NEW RELEASE – SCONE CASH PLAYERS
Organist Adam Scone guarantees hot, dynamic and hi-level funk and soul jazz.
Adam Scone (organ), Dave Guy (trumpet), Ian Hendrickson-Smith (tenor saxophone), Alex Chakour (guitar), Caito Sanchez (drums), Naomi Shelton (vocals #3), Jason Joshua (vocals #2, 5 & 6), John Dokes (vocals #7)
in 2015 at Galaxy Smith Studio, New York City
as Flamingo Time 105 in 2019
As The Screw Turns
My House Is Small (But I Dream Big)
Dr. Red Teeth
They Say It’s Christmas Time
Smoke And Nails
The Crown Divide
Adam Scone came up in the late 90s and has been much in demand since. He played with Lou Donaldson, George Braith, Ben Dixon, Melvin Sparks, Lee Fields, Charles Bradley and Naomi Shelton. A specialist of gritty organ grooves, Scone assisted the front-running funk jazz outfit Sugerman Three as well as Hot Pants, The Macktet and J.J. Grey & Mofro.
Scone released five albums, partly under the monicker Scone Cash Players. His latest offering (also on wax) involves a sly funk groove with myriad treats: fantastic vocal cameos by singers Naomi Shelton, Jason Joshua and John Dokes, meaty and sharp arrangements and, foremost, the no-holds-barred organ playing of Adam Scone, who possesses the trance-inducing storytelling ability that we’ve come to appreciate so much in masters like Lonnie Smith and the late Charles Earland. Furthermore, Scone tastefully carries a song with different tonal directions and various degrees of tension and release.

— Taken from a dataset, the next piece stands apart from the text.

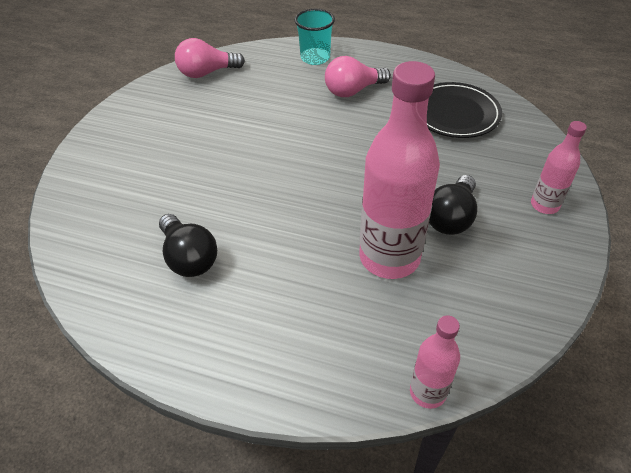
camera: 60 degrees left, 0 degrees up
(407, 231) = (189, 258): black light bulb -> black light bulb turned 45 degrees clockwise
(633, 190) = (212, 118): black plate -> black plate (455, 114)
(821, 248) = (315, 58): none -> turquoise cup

Care to produce a neo-blaxploitation flic? Here’s your soundtrack. That’s an obvious reference. But to be sure, the calibre of musicianship on the best of the classic blaxploit albums couldn’t be overestimated. Bokum Hi, featuring the raw gutbucket voice of Jason Joshua, is the heaviest of the album’s JB’s-type grooves. They Say It’s Christmas Time may be out of season but John Dokes delivers it with zest and sophistication, the lyrics about Brooklyn are in sync with the album’s New York City vibe. Scone vehemently stamps his layered, percussive mark on the boogaloo-ish Brass Tacks. The Q&A between Scone and saxophonist Ian Hendrickson-Smith during the show stopping ballad The Crown Divide is deft and charming.
Then there’s the deep soul of My House Is Small (But I Dream Big), a melancholy song of hard-won hope and togetherness, with the brittle and sagacious voice of Naomi Shelton drifting through the cracks of the back room. If the song is a carriage, the organ of Adam Scone is the horse pulling it to its destination. On the dirty side of the street.